··· Data to process ···
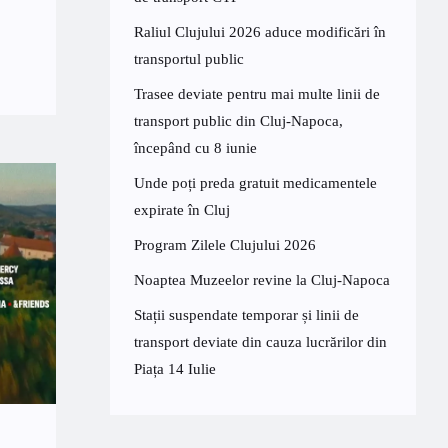
Raliul Clujului 2026 aduce modificări în
transportul public
Trasee deviate pentru mai multe linii de
transport public din Cluj-Napoca,
începând cu 8 iunie
Unde poți preda gratuit medicamentele
expirate în Cluj
Program Zilele Clujului 2026
Noaptea Muzeelor revine la Cluj-Napoca
Stații suspendate temporar și linii de
transport deviate din cauza lucrărilor din
Piața 14 Iulie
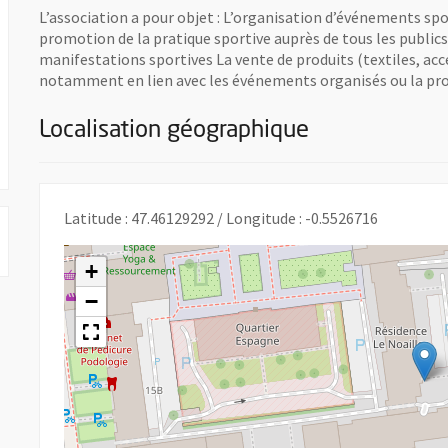
L’association a pour objet : L’organisation d’événements spo
promotion de la pratique sportive auprès de tous les publics 
manifestations sportives La vente de produits (textiles, access
notamment en lien avec les événements organisés ou la pro
Localisation géographique
Latitude : 47.46129292 / Longitude : -0.5526716
+
−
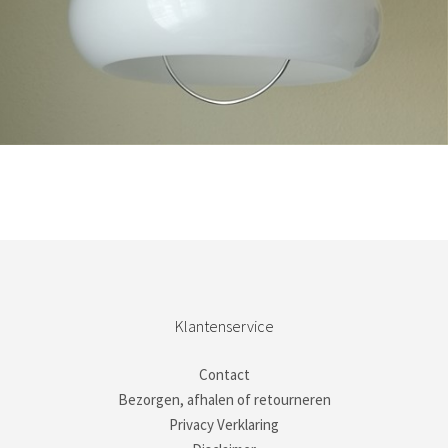
Bestel nu!
Klantenservice
Contact
Bezorgen, afhalen of retourneren
Privacy Verklaring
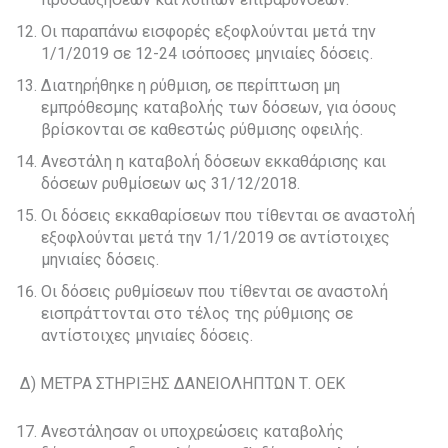
Οι παραπάνω εισφορές εξοφλούνται μετά την
1/1/2019 σε 12-24 ισόποσες μηνιαίες δόσεις.
Διατηρήθηκε η ρύθμιση, σε περίπτωση μη
εμπρόθεσμης καταβολής των δόσεων, για όσους
βρίσκονται σε καθεστώς ρύθμισης οφειλής.
Ανεστάλη η καταβολή δόσεων εκκαθάρισης και
δόσεων ρυθμίσεων ως 31/12/2018.
Οι δόσεις εκκαθαρίσεων που τίθενται σε αναστολή
εξοφλούνται μετά την 1/1/2019 σε αντίστοιχες
μηνιαίες δόσεις.
Οι δόσεις ρυθμίσεων που τίθενται σε αναστολή
εισπράττονται στο τέλος της ρύθμισης σε
αντίστοιχες μηνιαίες δόσεις.
Δ) ΜΕΤΡΑ ΣΤΗΡΙΞΗΣ ΔΑΝΕΙΟΛΗΠΤΩΝ Τ. ΟΕΚ
Ανεστάλησαν οι υποχρεώσεις καταβολής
···
__Activity__
Return only this span, exactly: the line that contains "Δ) ΜΕΤΡΑ ΣΤΗΡΙΞΗΣ ΔΑΝΕΙΟΛΗΠΤΩΝ Τ. ΟΕΚ" and all lines after it to the end of the records.

__Task response__
Δ) ΜΕΤΡΑ ΣΤΗΡΙΞΗΣ ΔΑΝΕΙΟΛΗΠΤΩΝ Τ. ΟΕΚ
Ανεστάλησαν οι υποχρεώσεις καταβολής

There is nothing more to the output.